** Given data follows **

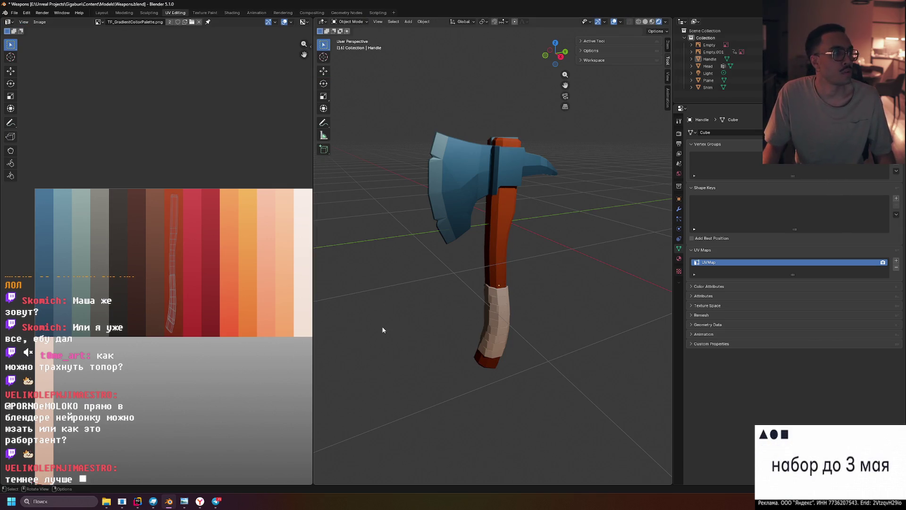
pyautogui.moveTo(537, 332)
pyautogui.mouseDown(button='middle')
pyautogui.moveTo(471, 324)
pyautogui.moveTo(564, 321)
pyautogui.moveTo(449, 310)
pyautogui.moveTo(548, 326)
pyautogui.moveTo(631, 63)
pyautogui.mouseUp(button='middle')
pyautogui.scroll(3, 557, 320)
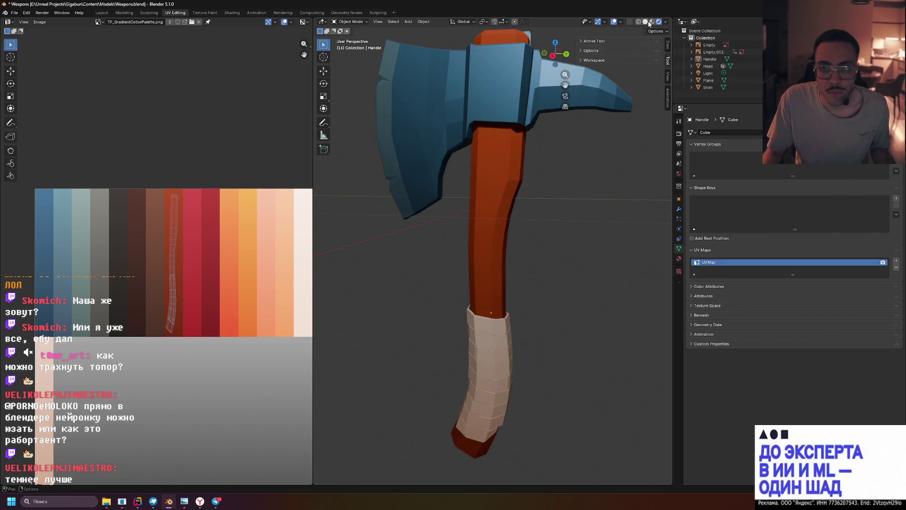
pyautogui.click(645, 21)
pyautogui.click(651, 22)
pyautogui.moveTo(543, 264); pyautogui.dragTo(570, 284, button='middle')
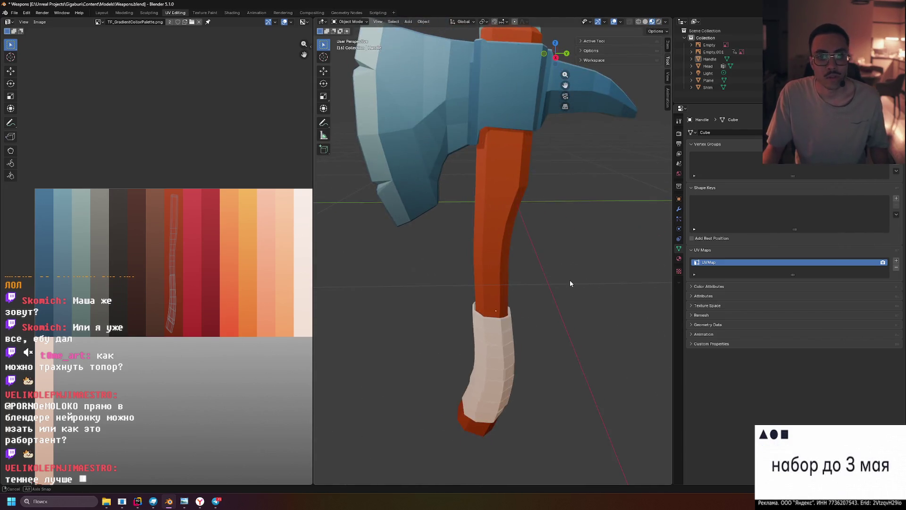
pyautogui.scroll(-5, 570, 283)
pyautogui.scroll(3, 570, 282)
pyautogui.click(659, 22)
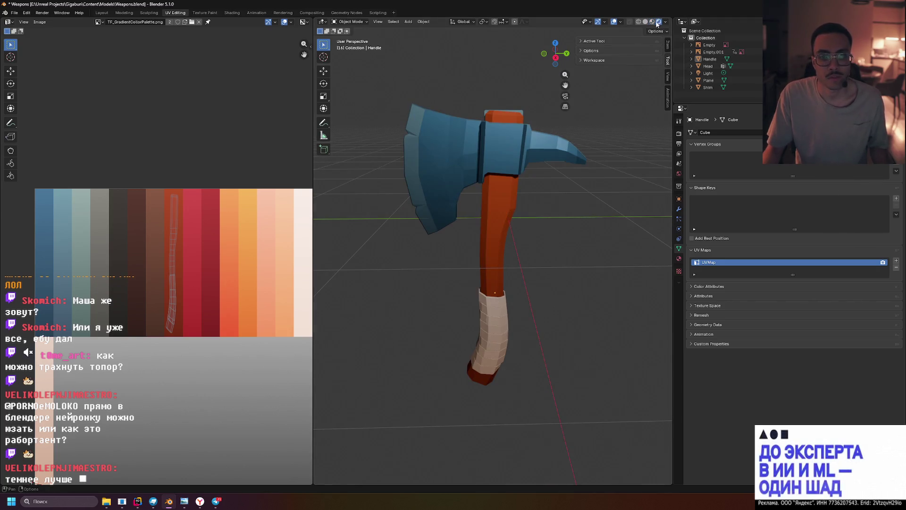
pyautogui.moveTo(539, 287)
pyautogui.mouseDown(button='middle')
pyautogui.moveTo(516, 285)
pyautogui.moveTo(512, 265)
pyautogui.moveTo(499, 267)
pyautogui.moveTo(558, 270)
pyautogui.mouseUp(button='middle')
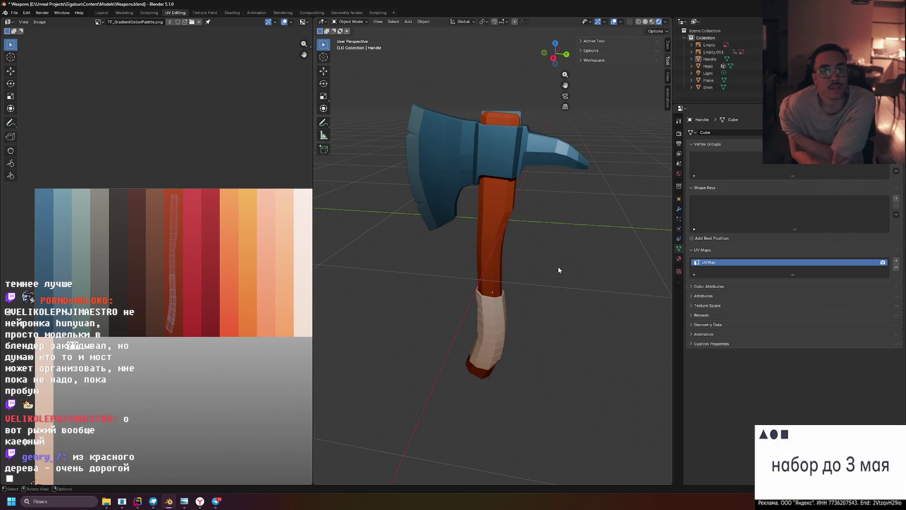
pyautogui.moveTo(547, 218)
pyautogui.mouseDown(button='middle')
pyautogui.moveTo(595, 205)
pyautogui.moveTo(565, 217)
pyautogui.moveTo(434, 174)
pyautogui.mouseUp(button='middle')
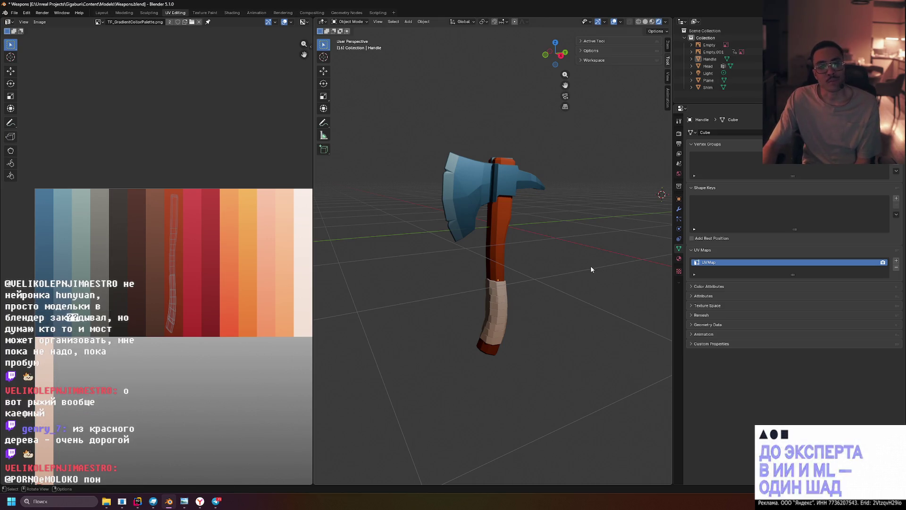
pyautogui.moveTo(394, 129); pyautogui.dragTo(620, 402)
pyautogui.click(619, 404)
pyautogui.moveTo(405, 142); pyautogui.dragTo(578, 391)
pyautogui.click(578, 391)
pyautogui.moveTo(622, 368); pyautogui.dragTo(399, 144)
pyautogui.click(403, 164)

** End of Given data **

### How to complete this task
Each record above goes into the copy unchanged; the pictures do not.

### The answer
pyautogui.moveTo(537, 332)
pyautogui.mouseDown(button='middle')
pyautogui.moveTo(471, 324)
pyautogui.moveTo(564, 321)
pyautogui.moveTo(449, 310)
pyautogui.moveTo(548, 326)
pyautogui.moveTo(631, 63)
pyautogui.mouseUp(button='middle')
pyautogui.scroll(3, 557, 320)
pyautogui.click(645, 21)
pyautogui.click(651, 22)
pyautogui.moveTo(543, 264); pyautogui.dragTo(570, 284, button='middle')
pyautogui.scroll(-5, 570, 283)
pyautogui.scroll(3, 570, 282)
pyautogui.click(659, 22)
pyautogui.moveTo(539, 287)
pyautogui.mouseDown(button='middle')
pyautogui.moveTo(516, 285)
pyautogui.moveTo(512, 265)
pyautogui.moveTo(499, 267)
pyautogui.moveTo(558, 270)
pyautogui.mouseUp(button='middle')
pyautogui.moveTo(547, 218)
pyautogui.mouseDown(button='middle')
pyautogui.moveTo(595, 205)
pyautogui.moveTo(565, 217)
pyautogui.moveTo(434, 174)
pyautogui.mouseUp(button='middle')
pyautogui.moveTo(394, 129); pyautogui.dragTo(620, 402)
pyautogui.click(619, 404)
pyautogui.moveTo(405, 142); pyautogui.dragTo(578, 391)
pyautogui.click(578, 391)
pyautogui.moveTo(622, 368); pyautogui.dragTo(399, 144)
pyautogui.click(403, 164)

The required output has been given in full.